Daniel Lemire's blog

, 6 min read

Compressed bitset libraries in C and C++

9 thoughts on “Compressed bitset libraries in C and C++”

  1. Rob says:

    Hi Daniel,

    Nice post! I’ve peeked around a few of these myself before in a search for a good dynamically-sized bitset for C++. Do you have any thoughts on if it might make sense to add rank and select operations to any of these representations? Usually, when I’m using a compressed (or even uncompressed) bit-vector, rank, select and access are the 3 operations I’m most in need of.

    1. CRoaring supports rank and select in both the C and C++ interfaces (and in Java and Go), https://github.com/RoaringBitmap/CRoaring/blob/master/include/roaring/roaring.h

  2. Alex Chen says:

    How would you compare the bitset library in stl bundled in standard c++ with the libraries you listed. Is there any use case where it is clearly advantageous to use third party bitset libraries as opposed to the standard library? Thanks!
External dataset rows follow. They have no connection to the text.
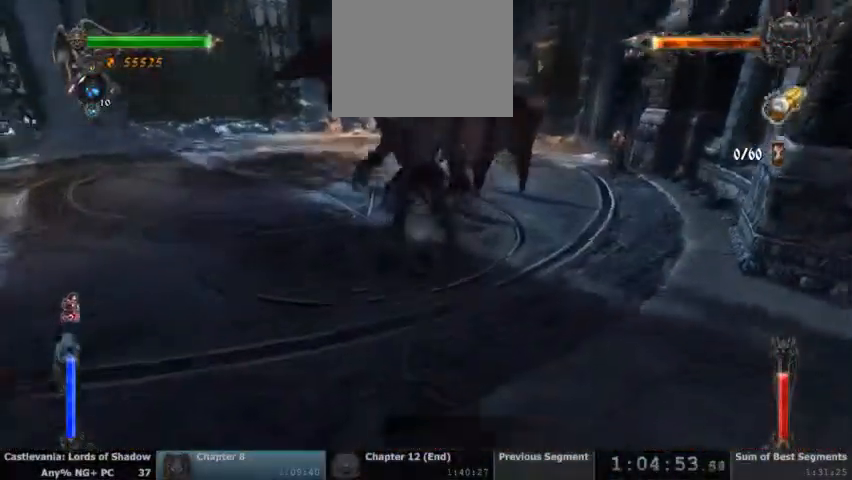
Gameplay with a controller (PlayStation layout); each line is a JSON object with the inputs held at the frame after it (dt_ms = milliseconds from this image to that frame). "events" lists button and stick changes between this image and that frame as [ms after this image, input, new state], when the widget could be followed in between. Not read: DPAD_UP HOME L1 L3 R1 R3 SELECT START.
{"dt_ms": 500, "buttons": ["CROSS"]}
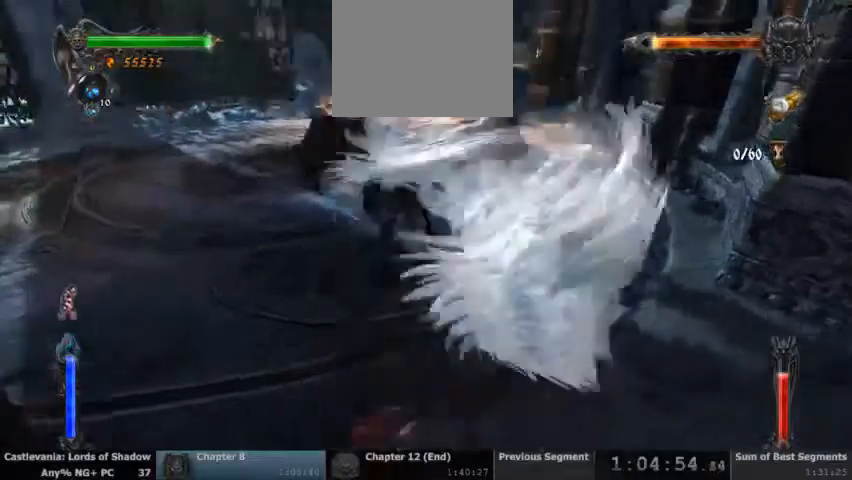
{"dt_ms": 500, "buttons": []}
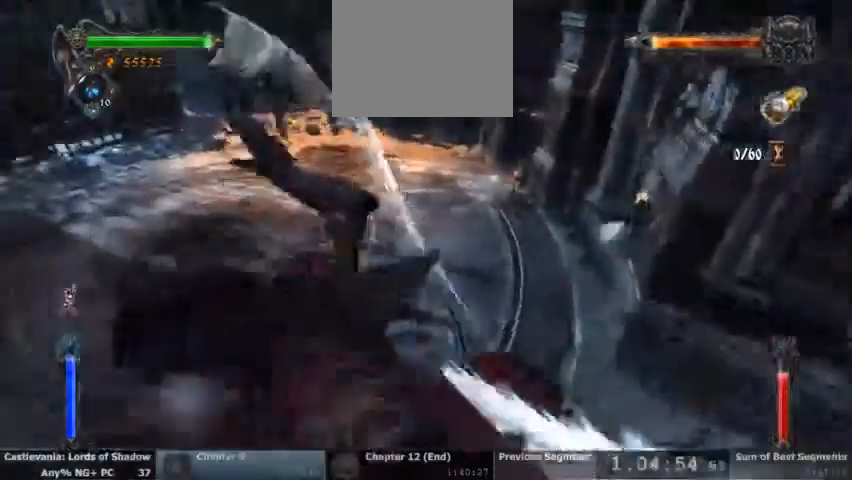
{"dt_ms": 500, "buttons": []}
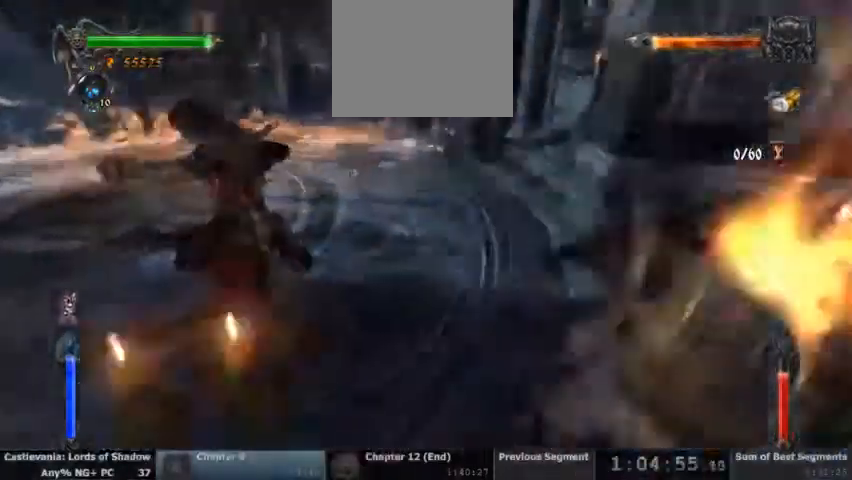
{"dt_ms": 500, "buttons": [], "events": []}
    1. I present a comparison with STL data structures in this recent talk reproduced on YouTube: https://youtu.be/ubykHUyNi_0

      I have also covered the topic in various ways on my blog over the years… http://lemire.me/blog/2012/11/13/fast-sets-of-integers/
      http://lemire.me/blog/2017/01/27/how-expensive-are-the-union-and-intersection-of-two-unordered_set-in-c/

      And I’ll write more.

  3. Benoit says:

    Hello and thank you for the links.
    Are those libraries suitable for building a Bloom filter?
    I understand they are overkill, but do their storage and read access performances make the a good choice?

  4. Arthur Silva says:

    None of these libraries expose functions to shift (as in bit shift) bits around, I guess these operations don’t play well with compression. Are there any compressed bitset algorithms that could potentially support these operations with reasonable efficiency?

    1. The javaewah has a shift function, see http://www.javadoc.io/doc/com.googlecode.javaewah/JavaEWAH/1.1.6

      It has not been implemented in the C/C++ libraries simply because there has been no interest shown for the feature.

      Of course, a shift operation in generally linear time… so shifting bitsets arbitrarily and frequently is maybe unwise.

  5. Max Lybbert says:

    There is also FastBit ( https://sdm.lbl.gov/fastbit/ ).

  6. lily says:

    Are those libraries reasonable for building a Bloom channel?

    Probably not.